Can you set down the lines below word for word, leaving the pictures out of your answer?

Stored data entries
====================

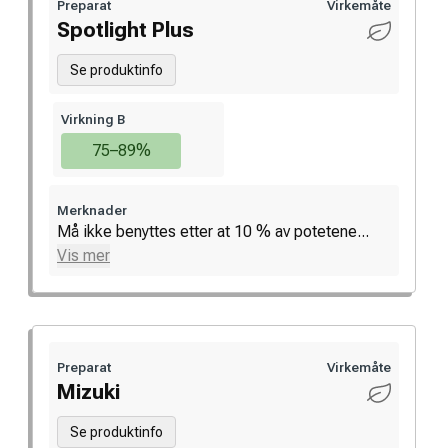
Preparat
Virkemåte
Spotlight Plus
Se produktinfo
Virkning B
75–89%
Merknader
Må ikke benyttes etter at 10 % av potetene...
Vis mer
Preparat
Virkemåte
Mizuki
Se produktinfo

====================

• **Task response**:
Preparat
Virkemåte
Spotlight Plus
Se produktinfo
Virkning B
75–89%
Merknader
Må ikke benyttes etter at 10 % av potetene...
Vis mer
Preparat
Virkemåte
Mizuki
Se produktinfo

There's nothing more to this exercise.